#### MATERIALS PROVIDED:
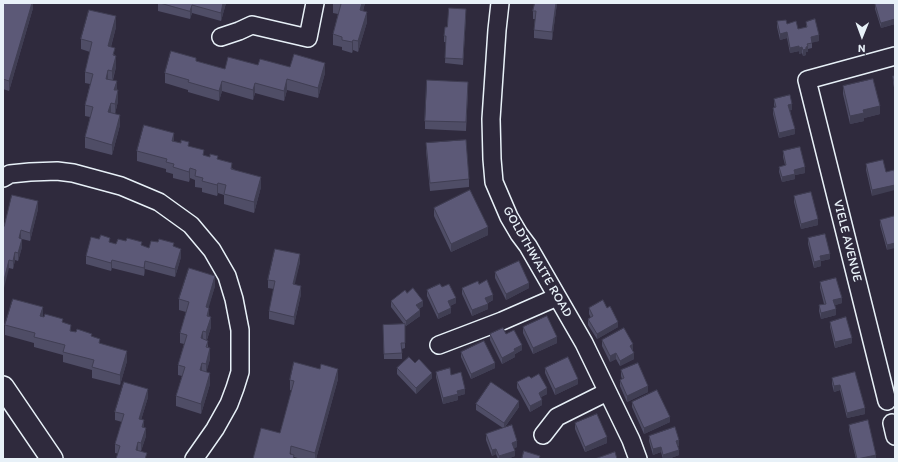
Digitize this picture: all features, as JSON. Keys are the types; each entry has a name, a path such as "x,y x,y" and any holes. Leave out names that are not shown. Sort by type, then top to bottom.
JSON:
{"street":[{"path":"221,37 252,26 308,38 315,3"},
{"name":"GOLDTHWAITE ROAD","path":"500,3 491,119 494,182 509,216 519,234 528,246 584,343 631,440 638,459"},
{"name":"VIELE AVENUE","path":"887,401 807,80 895,56"},
{"path":"3,178 10,174 57,171 73,173 121,186 159,202 191,225 212,250 226,276 234,299 240,330 240,372 236,388 229,404 215,429 194,459"},
{"path":"439,345 502,321 557,297"},
{"path":"3,387 52,459"},
{"path":"543,435 557,417 607,392"}],"building":[{"path":"3,3 32,3 9,81 3,79"},
{"path":"160,3 223,3 221,13 192,5 190,11"},
{"path":"335,3 362,3 360,10 367,12 358,41 353,40 352,42 342,40 342,37 333,34 341,4"},
{"path":"535,3 556,3 552,32 534,30 536,11 533,11"},
{"path":"875,3 895,3 895,19 881,23"},
{"path":"449,8 466,9 463,59 445,58 446,36 444,36 445,27 447,27"},
{"path":"89,10 116,16 108,46 115,48 113,55 116,56 112,71 108,70 106,79 117,81 114,90 118,90 115,104 111,103 108,112 120,115 112,145 85,137 93,107 85,105 93,74 85,72 92,42 81,39"},
{"path":"815,19 819,35 811,37 812,43 807,44 808,46 806,49 803,50 802,47 799,48 799,46 790,48 787,32 780,34 777,21 786,20 787,24 796,21 798,29 807,27 806,22"},
{"path":"171,51 196,58 196,61 225,69 228,57 258,65 260,59 290,67 294,54 325,63 318,88 287,79 284,91 255,83 253,90 222,81 219,91 188,82 189,80 165,73"},
{"path":"893,76 895,76 895,87"},
{"path":"873,79 880,106 863,110 864,113 850,116 843,86"},
{"path":"427,80 468,82 466,122 425,121"},
{"path":"790,95 792,104 788,105 795,129 779,133 773,108 776,107 774,99"},
{"path":"144,125 174,133 172,141 181,143 181,140 189,142 188,146 204,150 203,155 210,157 210,154 218,156 217,159 232,163 231,169 261,177 254,202 224,194 226,185 218,183 217,185 202,181 203,178 195,176 196,170 190,168 189,172 173,167 174,164 166,162 167,159 137,151"},
{"path":"466,140 469,179 430,183 426,143"},
{"path":"800,147 805,167 794,170 795,174 782,177 779,167 786,165 783,151"},
{"path":"883,160 886,172 894,170 895,185 872,190 866,164"},
{"path":"470,190 488,227 451,244 434,208"},
{"path":"811,192 818,219 801,224 794,196"},
{"path":"12,195 38,201 30,233 21,230 19,238 22,239 18,253 15,252 13,261 9,260 3,284 3,225 4,226"},
{"path":"895,216 895,243 887,245 880,220"},
{"path":"825,234 830,254 820,256 821,260 814,262 808,238"},
{"path":"101,235 110,238 109,242 116,244 118,239 126,241 127,238 142,242 141,245 149,248 151,241 158,242 159,239 174,243 173,246 181,249 175,269 145,261 144,268 112,260 111,263 86,256 91,237 99,239"},
{"path":"275,249 300,254 293,284 301,286 294,317 269,311 275,281 268,280"},
{"path":"519,261 529,283 506,294 495,272"},
{"path":"189,268 215,276 206,307 209,308 207,316 211,317 206,332 203,331 201,338 208,341 206,347 210,348 206,364 202,363 200,370 210,373 201,404 176,396 185,367 178,365 187,335 180,333 189,302 179,299"},
{"path":"836,278 842,298 833,300 836,309 821,313 819,305 826,304 820,282"},
{"path":"487,280 493,295 485,298 488,304 472,310 462,288 478,281 479,284"},
{"path":"440,284 442,287 449,284 456,298 448,301 451,308 438,314 427,290"},
{"path":"413,288 423,301 416,305 420,310 406,321 391,301 405,290 407,293"},
{"path":"13,299 43,307 40,316 44,317 45,314 63,319 62,322 71,325 70,331 76,332 77,329 92,334 91,336 100,339 99,343 127,351 120,375 92,367 94,360 63,352 65,345 34,337 35,333 5,325"},
{"path":"603,300 607,308 610,306 618,322 597,334 588,319 593,316 589,308"},
{"path":"547,316 557,337 533,348 523,327"},
{"path":"846,317 852,338 835,342 830,322"},
{"path":"405,324 405,343 401,343 402,353 384,354 383,325"},
{"path":"503,328 506,334 514,330 522,345 514,349 515,351 502,358 490,334"},
{"path":"624,328 633,344 630,346 634,353 620,361 616,353 610,356 602,340"},
{"path":"484,341 495,363 471,374 461,352"},
{"path":"409,357 415,363 419,359 432,373 416,388 397,368"},
{"path":"568,357 578,379 555,389 545,368"},
{"path":"294,362 320,369 321,364 338,369 315,453 291,446 290,454 294,455 293,459 253,459 261,428 280,433 294,381 290,380"},
{"path":"638,363 648,386 627,396 620,380 624,378 621,370"},
{"path":"450,368 451,375 461,372 465,389 457,391 458,394 443,398 436,372"},
{"path":"855,372 865,408 847,413 840,385 834,386 832,378"},
{"path":"539,374 547,388 539,393 542,400 530,406 517,382 529,376 531,378"},
{"path":"124,382 148,389 139,419 144,420 142,427 146,428 141,443 138,442 136,450 147,453 145,459 116,459 120,446 115,444 124,414 115,412"},
{"path":"491,382 519,401 504,423 476,404"},
{"path":"657,390 670,417 644,428 632,402"},
{"path":"597,414 607,437 585,447 575,423"},
{"path":"868,420 876,455 857,459 849,425"},
{"path":"512,425 517,441 512,443 515,451 499,456 496,449 492,450 486,434"},
{"path":"675,427 679,440 676,441 679,450 663,455 661,447 653,449 649,436"},
{"path":"524,451 540,456 539,459 522,459"},
{"path":"615,452 617,459 595,459"}]}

#### ABOUT THIS TASK:
Without any pictures, retype the records above exactly.

#### RESPONSE TO THIS EXERCISE:
Digitize this picture: all features, as JSON. Keys are the types; each entry has a name, a path such as "x,y x,y" and any holes. Leave out names that are not shown. Sort by type, then top to bottom.
JSON:
{"street":[{"path":"221,37 252,26 308,38 315,3"},
{"name":"GOLDTHWAITE ROAD","path":"500,3 491,119 494,182 509,216 519,234 528,246 584,343 631,440 638,459"},
{"name":"VIELE AVENUE","path":"887,401 807,80 895,56"},
{"path":"3,178 10,174 57,171 73,173 121,186 159,202 191,225 212,250 226,276 234,299 240,330 240,372 236,388 229,404 215,429 194,459"},
{"path":"439,345 502,321 557,297"},
{"path":"3,387 52,459"},
{"path":"543,435 557,417 607,392"}],"building":[{"path":"3,3 32,3 9,81 3,79"},
{"path":"160,3 223,3 221,13 192,5 190,11"},
{"path":"335,3 362,3 360,10 367,12 358,41 353,40 352,42 342,40 342,37 333,34 341,4"},
{"path":"535,3 556,3 552,32 534,30 536,11 533,11"},
{"path":"875,3 895,3 895,19 881,23"},
{"path":"449,8 466,9 463,59 445,58 446,36 444,36 445,27 447,27"},
{"path":"89,10 116,16 108,46 115,48 113,55 116,56 112,71 108,70 106,79 117,81 114,90 118,90 115,104 111,103 108,112 120,115 112,145 85,137 93,107 85,105 93,74 85,72 92,42 81,39"},
{"path":"815,19 819,35 811,37 812,43 807,44 808,46 806,49 803,50 802,47 799,48 799,46 790,48 787,32 780,34 777,21 786,20 787,24 796,21 798,29 807,27 806,22"},
{"path":"171,51 196,58 196,61 225,69 228,57 258,65 260,59 290,67 294,54 325,63 318,88 287,79 284,91 255,83 253,90 222,81 219,91 188,82 189,80 165,73"},
{"path":"893,76 895,76 895,87"},
{"path":"873,79 880,106 863,110 864,113 850,116 843,86"},
{"path":"427,80 468,82 466,122 425,121"},
{"path":"790,95 792,104 788,105 795,129 779,133 773,108 776,107 774,99"},
{"path":"144,125 174,133 172,141 181,143 181,140 189,142 188,146 204,150 203,155 210,157 210,154 218,156 217,159 232,163 231,169 261,177 254,202 224,194 226,185 218,183 217,185 202,181 203,178 195,176 196,170 190,168 189,172 173,167 174,164 166,162 167,159 137,151"},
{"path":"466,140 469,179 430,183 426,143"},
{"path":"800,147 805,167 794,170 795,174 782,177 779,167 786,165 783,151"},
{"path":"883,160 886,172 894,170 895,185 872,190 866,164"},
{"path":"470,190 488,227 451,244 434,208"},
{"path":"811,192 818,219 801,224 794,196"},
{"path":"12,195 38,201 30,233 21,230 19,238 22,239 18,253 15,252 13,261 9,260 3,284 3,225 4,226"},
{"path":"895,216 895,243 887,245 880,220"},
{"path":"825,234 830,254 820,256 821,260 814,262 808,238"},
{"path":"101,235 110,238 109,242 116,244 118,239 126,241 127,238 142,242 141,245 149,248 151,241 158,242 159,239 174,243 173,246 181,249 175,269 145,261 144,268 112,260 111,263 86,256 91,237 99,239"},
{"path":"275,249 300,254 293,284 301,286 294,317 269,311 275,281 268,280"},
{"path":"519,261 529,283 506,294 495,272"},
{"path":"189,268 215,276 206,307 209,308 207,316 211,317 206,332 203,331 201,338 208,341 206,347 210,348 206,364 202,363 200,370 210,373 201,404 176,396 185,367 178,365 187,335 180,333 189,302 179,299"},
{"path":"836,278 842,298 833,300 836,309 821,313 819,305 826,304 820,282"},
{"path":"487,280 493,295 485,298 488,304 472,310 462,288 478,281 479,284"},
{"path":"440,284 442,287 449,284 456,298 448,301 451,308 438,314 427,290"},
{"path":"413,288 423,301 416,305 420,310 406,321 391,301 405,290 407,293"},
{"path":"13,299 43,307 40,316 44,317 45,314 63,319 62,322 71,325 70,331 76,332 77,329 92,334 91,336 100,339 99,343 127,351 120,375 92,367 94,360 63,352 65,345 34,337 35,333 5,325"},
{"path":"603,300 607,308 610,306 618,322 597,334 588,319 593,316 589,308"},
{"path":"547,316 557,337 533,348 523,327"},
{"path":"846,317 852,338 835,342 830,322"},
{"path":"405,324 405,343 401,343 402,353 384,354 383,325"},
{"path":"503,328 506,334 514,330 522,345 514,349 515,351 502,358 490,334"},
{"path":"624,328 633,344 630,346 634,353 620,361 616,353 610,356 602,340"},
{"path":"484,341 495,363 471,374 461,352"},
{"path":"409,357 415,363 419,359 432,373 416,388 397,368"},
{"path":"568,357 578,379 555,389 545,368"},
{"path":"294,362 320,369 321,364 338,369 315,453 291,446 290,454 294,455 293,459 253,459 261,428 280,433 294,381 290,380"},
{"path":"638,363 648,386 627,396 620,380 624,378 621,370"},
{"path":"450,368 451,375 461,372 465,389 457,391 458,394 443,398 436,372"},
{"path":"855,372 865,408 847,413 840,385 834,386 832,378"},
{"path":"539,374 547,388 539,393 542,400 530,406 517,382 529,376 531,378"},
{"path":"124,382 148,389 139,419 144,420 142,427 146,428 141,443 138,442 136,450 147,453 145,459 116,459 120,446 115,444 124,414 115,412"},
{"path":"491,382 519,401 504,423 476,404"},
{"path":"657,390 670,417 644,428 632,402"},
{"path":"597,414 607,437 585,447 575,423"},
{"path":"868,420 876,455 857,459 849,425"},
{"path":"512,425 517,441 512,443 515,451 499,456 496,449 492,450 486,434"},
{"path":"675,427 679,440 676,441 679,450 663,455 661,447 653,449 649,436"},
{"path":"524,451 540,456 539,459 522,459"},
{"path":"615,452 617,459 595,459"}]}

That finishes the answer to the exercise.